Regardless of the year written, type of organization and topic, most of these sites have one thing in common. They are in the exact same condition as the day I left the organization.

I am not alone. It is very common to run across websites for small organizations that have not been updated in years, listing events or topics "of the week" when the week they were referencing ended June 12, 1999. For larger entities - corporations, colleges and some multi-million dollar non-profits, their websites are updated far more frequently than the little guys, so it is not so glaringly obvious that maintenance is a problem. You won't find a home page with sales prices from 2003.

What you may find, however,  is an increasing number of links that don't work or documents that you download that turn out to be hopelessly out of date.

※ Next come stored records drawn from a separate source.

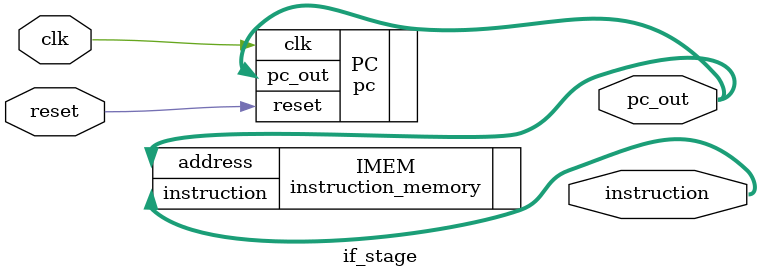
<source format=v>
module if_stage (
    input clk,
    input reset,
    output [31:0] pc_out,
    output [31:0] instruction
);

pc PC (
    .clk(clk),
    .reset(reset),
    .pc_out(pc_out)
);

instruction_memory IMEM (
    .address(pc_out),
    .instruction(instruction)
);

endmodule
</source>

Key lesson we have learned with every web-based course or project: budget in money for maintenance. Life changes. If it cost you $60,000 in hours paid to your staff to write the content, even if you estimate only 10% of the material will change each year, that still means $6,000 per year just to keep your site up to date, never mind expanding it.

If the website was done free by a volunteer, when he or she leaves, someone will need to be found to update changes to your calendar, planned events, board of directors, contact information and anything else that might be subject to change. That "anything else" includes almost every aspect of your operation.

We are working on a new grant right now and I intend to budget about 20% for maintenance after our final draft. I am hoping that will keep us on track for at least the first two years.